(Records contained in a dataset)
[Start of Attachment]
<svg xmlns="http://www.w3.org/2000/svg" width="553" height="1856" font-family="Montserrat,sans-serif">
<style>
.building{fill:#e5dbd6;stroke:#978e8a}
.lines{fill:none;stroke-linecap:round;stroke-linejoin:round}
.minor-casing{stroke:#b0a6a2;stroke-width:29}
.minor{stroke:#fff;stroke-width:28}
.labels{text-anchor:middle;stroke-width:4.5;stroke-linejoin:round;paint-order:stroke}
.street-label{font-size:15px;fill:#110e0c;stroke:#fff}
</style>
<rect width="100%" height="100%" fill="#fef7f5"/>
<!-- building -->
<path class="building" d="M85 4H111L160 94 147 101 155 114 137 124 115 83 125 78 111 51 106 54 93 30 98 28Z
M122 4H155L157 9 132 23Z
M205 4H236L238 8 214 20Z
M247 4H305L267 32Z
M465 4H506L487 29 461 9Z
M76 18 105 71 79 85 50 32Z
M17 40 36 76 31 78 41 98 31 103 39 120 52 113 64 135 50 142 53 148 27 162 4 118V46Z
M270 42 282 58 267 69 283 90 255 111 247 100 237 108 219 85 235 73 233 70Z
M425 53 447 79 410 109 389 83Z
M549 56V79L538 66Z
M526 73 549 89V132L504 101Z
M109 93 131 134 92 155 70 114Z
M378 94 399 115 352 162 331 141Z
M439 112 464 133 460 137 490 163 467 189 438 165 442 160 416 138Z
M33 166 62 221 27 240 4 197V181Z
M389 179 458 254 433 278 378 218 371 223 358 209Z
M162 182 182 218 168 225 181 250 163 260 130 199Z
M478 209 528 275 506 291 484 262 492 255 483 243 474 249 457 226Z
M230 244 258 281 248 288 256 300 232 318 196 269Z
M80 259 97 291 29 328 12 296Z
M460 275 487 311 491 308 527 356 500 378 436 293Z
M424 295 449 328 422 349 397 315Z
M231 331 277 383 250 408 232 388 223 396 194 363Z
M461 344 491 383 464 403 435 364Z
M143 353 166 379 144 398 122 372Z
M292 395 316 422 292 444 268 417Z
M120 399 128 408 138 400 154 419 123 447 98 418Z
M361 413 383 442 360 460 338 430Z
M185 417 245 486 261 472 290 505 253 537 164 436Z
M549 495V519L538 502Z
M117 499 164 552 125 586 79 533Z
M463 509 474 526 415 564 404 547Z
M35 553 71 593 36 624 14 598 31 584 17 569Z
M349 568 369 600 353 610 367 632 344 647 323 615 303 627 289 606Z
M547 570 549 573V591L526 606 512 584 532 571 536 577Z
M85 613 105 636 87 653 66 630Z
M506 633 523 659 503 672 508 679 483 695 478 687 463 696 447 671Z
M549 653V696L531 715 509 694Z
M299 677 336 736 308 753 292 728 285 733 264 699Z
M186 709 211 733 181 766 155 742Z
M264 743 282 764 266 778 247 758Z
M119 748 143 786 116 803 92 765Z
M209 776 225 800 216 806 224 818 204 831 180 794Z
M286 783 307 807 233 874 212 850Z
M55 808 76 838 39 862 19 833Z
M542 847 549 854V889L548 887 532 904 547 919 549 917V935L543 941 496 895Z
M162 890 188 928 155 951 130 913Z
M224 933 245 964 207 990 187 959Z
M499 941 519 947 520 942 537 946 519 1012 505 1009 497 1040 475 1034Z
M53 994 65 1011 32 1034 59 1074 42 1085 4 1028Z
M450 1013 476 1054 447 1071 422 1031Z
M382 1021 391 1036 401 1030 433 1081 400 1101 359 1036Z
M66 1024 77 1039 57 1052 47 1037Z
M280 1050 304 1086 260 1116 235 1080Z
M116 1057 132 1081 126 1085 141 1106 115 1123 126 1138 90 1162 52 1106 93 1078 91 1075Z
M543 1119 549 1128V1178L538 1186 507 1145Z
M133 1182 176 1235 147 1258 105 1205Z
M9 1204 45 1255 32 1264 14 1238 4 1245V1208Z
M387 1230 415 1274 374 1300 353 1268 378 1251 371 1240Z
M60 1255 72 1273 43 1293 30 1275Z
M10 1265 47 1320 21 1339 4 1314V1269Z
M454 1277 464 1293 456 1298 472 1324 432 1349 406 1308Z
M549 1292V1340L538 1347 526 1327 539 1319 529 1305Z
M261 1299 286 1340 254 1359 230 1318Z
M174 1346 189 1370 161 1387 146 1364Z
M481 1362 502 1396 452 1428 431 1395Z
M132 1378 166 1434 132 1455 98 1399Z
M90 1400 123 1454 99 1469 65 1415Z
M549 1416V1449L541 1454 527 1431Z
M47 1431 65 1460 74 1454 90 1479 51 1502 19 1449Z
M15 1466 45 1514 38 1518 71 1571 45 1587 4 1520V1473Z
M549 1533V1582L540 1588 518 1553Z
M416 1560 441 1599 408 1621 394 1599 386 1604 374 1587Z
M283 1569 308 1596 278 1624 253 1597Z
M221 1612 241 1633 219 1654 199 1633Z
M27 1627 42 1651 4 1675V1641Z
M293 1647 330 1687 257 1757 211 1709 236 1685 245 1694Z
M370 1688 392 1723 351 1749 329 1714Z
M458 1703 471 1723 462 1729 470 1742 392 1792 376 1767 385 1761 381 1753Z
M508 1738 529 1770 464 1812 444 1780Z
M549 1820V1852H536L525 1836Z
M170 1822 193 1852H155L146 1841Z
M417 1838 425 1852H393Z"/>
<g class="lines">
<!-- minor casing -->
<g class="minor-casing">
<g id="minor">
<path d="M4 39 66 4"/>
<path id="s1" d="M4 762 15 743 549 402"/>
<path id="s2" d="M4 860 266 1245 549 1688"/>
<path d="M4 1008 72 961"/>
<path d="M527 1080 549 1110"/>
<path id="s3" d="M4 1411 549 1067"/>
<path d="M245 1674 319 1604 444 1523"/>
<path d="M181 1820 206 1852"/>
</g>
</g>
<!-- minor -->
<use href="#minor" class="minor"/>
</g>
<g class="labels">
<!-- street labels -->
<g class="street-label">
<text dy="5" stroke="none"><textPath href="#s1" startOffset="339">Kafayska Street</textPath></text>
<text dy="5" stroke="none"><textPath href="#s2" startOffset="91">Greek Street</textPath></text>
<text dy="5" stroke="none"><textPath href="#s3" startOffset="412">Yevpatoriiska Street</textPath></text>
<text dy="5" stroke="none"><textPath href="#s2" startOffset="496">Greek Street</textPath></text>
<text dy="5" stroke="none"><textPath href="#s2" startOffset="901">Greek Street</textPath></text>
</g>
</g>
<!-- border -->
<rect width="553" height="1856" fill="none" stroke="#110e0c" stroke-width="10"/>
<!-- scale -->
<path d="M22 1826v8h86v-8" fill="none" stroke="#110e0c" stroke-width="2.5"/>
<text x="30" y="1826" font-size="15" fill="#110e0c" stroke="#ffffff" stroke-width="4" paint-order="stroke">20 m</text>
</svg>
[End of Attachment]
EXERCISE INSTRUCTIONS: Gather each line in the entries above where the string "lines" is found.

TASK RESPONSE:
.lines{fill:none;stroke-linecap:round;stroke-linejoin:round}
<g class="lines">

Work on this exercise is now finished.